I felt nervous about seeing Jolly, and not just because of the extreme changes looming over him and the rest of the family. Until he'd phoned me with his bad news, I hadn't planned on attending his birthday party—or any other event involving him—because our recent relationship had not been good. For a long time, Jolly's philandering had been an open secret in our family, but it had never intruded directly on our lives until two years before. Decades of polite, quiet disagreement about Jolly's behavior had finally become pointed conflict when he made the bewildering decision to start bringing into our home, and into the homes of old family friends, his newly admitted illegitimate child—an adolescent boy. I had told Jolly that this was highly inappropriate and painful to the family (and embarrassing to the old family friends), and that it was especially hurtful, insulting, and disrespectful to K. I stood up for K because she was in no position to stand up to Jolly anymore, due to her failing health and increased dependence on him. K and I had always been close, and now that her health and strength were declining, I felt more and more protective of her.

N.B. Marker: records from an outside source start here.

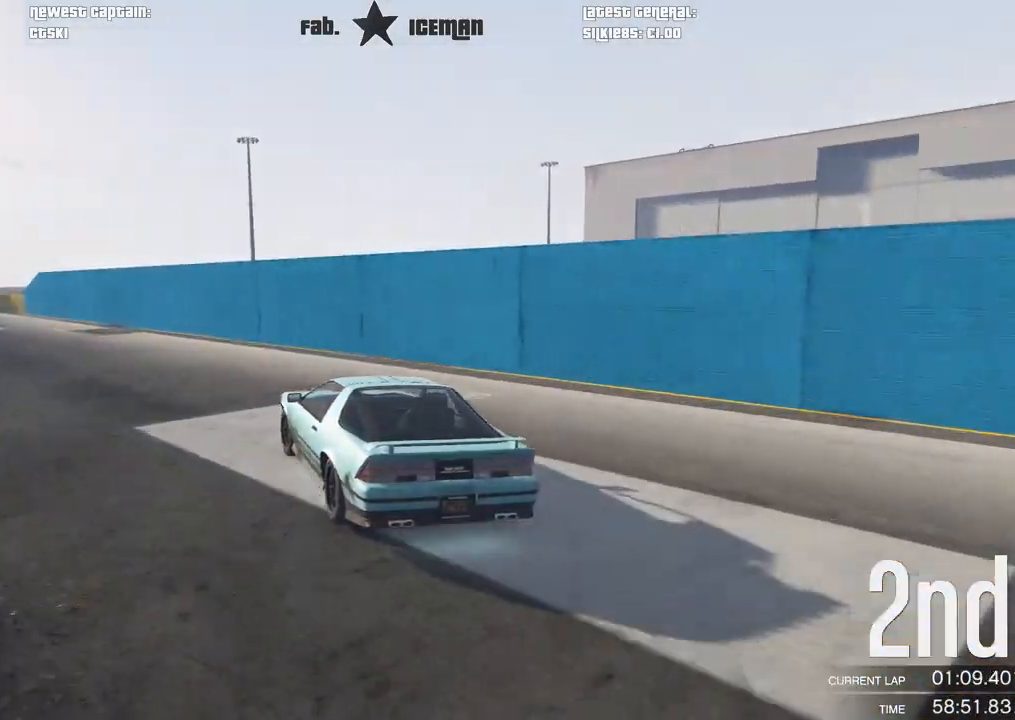
{"buttons": ["R2"], "left_stick": "down-left", "right_stick": "center", "events": [[21, "left_stick", "left"], [271, "left_stick", "center"], [333, "left_stick", "down-left"]]}
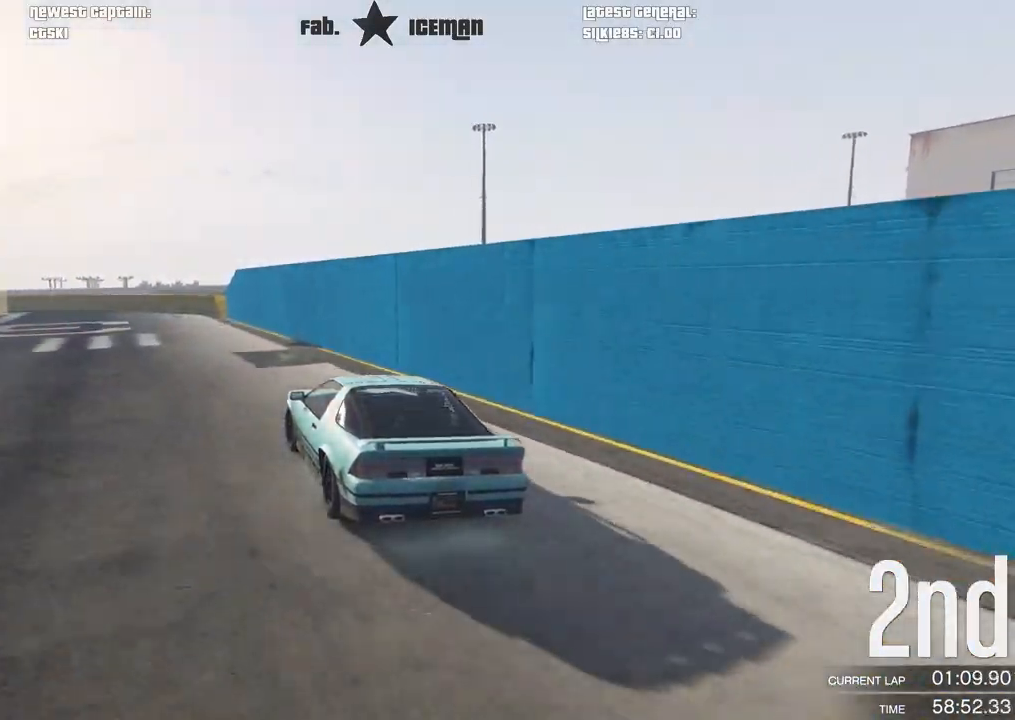
{"buttons": ["R2"], "left_stick": "down-left", "right_stick": "center", "events": [[42, "left_stick", "center"], [125, "left_stick", "down-left"], [292, "left_stick", "center"], [438, "left_stick", "down-left"]]}
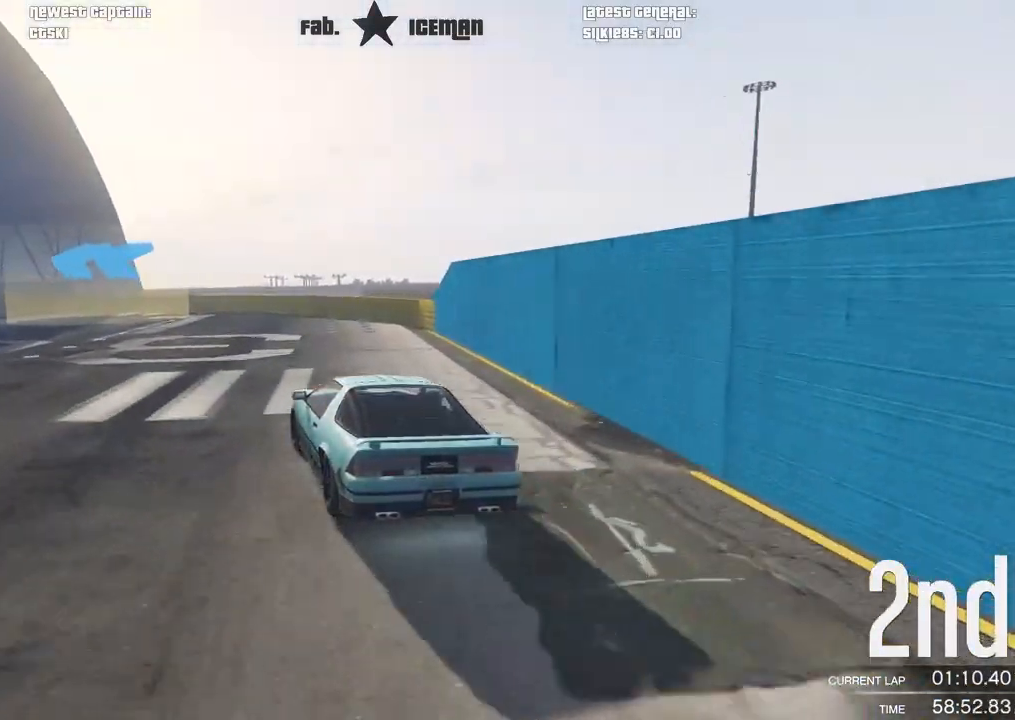
{"buttons": ["R2"], "left_stick": "down-left", "right_stick": "center", "events": [[83, "left_stick", "center"], [229, "left_stick", "down-left"]]}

I'd told Jolly that if he wanted to spend time with this boy, there were numerous other places they could go—places on the other side of town, where the boy's mother lived; places that wouldn't be so offensive to basic notions of decency, discretion, and tact. Los Angeles is not a small town; it has plenty such places.
Jolly didn't like my telling him that his flaunting a gross indiscretion was wrong, and he refused to stop it. He even tried to twist the situation on me by saying how sad he was that I "didn't like the kid," but I set things straight immediately: I told Jolly that it wasn't the boy I disliked—I didn't know him well enough to like or dislike him; I'd met him only a time or two, when he was a small child, and long before I'd learned his true lineage. Rather, it was Jolly I didn't like, for behaving in such an astonishingly bad way, especially toward K, his wife of more than fifty years. He'd had no reply to that.
I'd been angry at Jolly for several months afterward, but over time my anger had faded into sadness and disappointment as I mourned the loss of the man I'd once imagined my father to be, and began to know him—and try to accept him—for who he really was.
And now, after learning of his illness and thinking—a lot—about our relationship, I decided to put our recent conflict aside and act like a son, not a judge. Jolly and I hadn't resolved our old business, but life isn't governed by parliamentary procedure, and the new business—end-of-life issues—now took priority.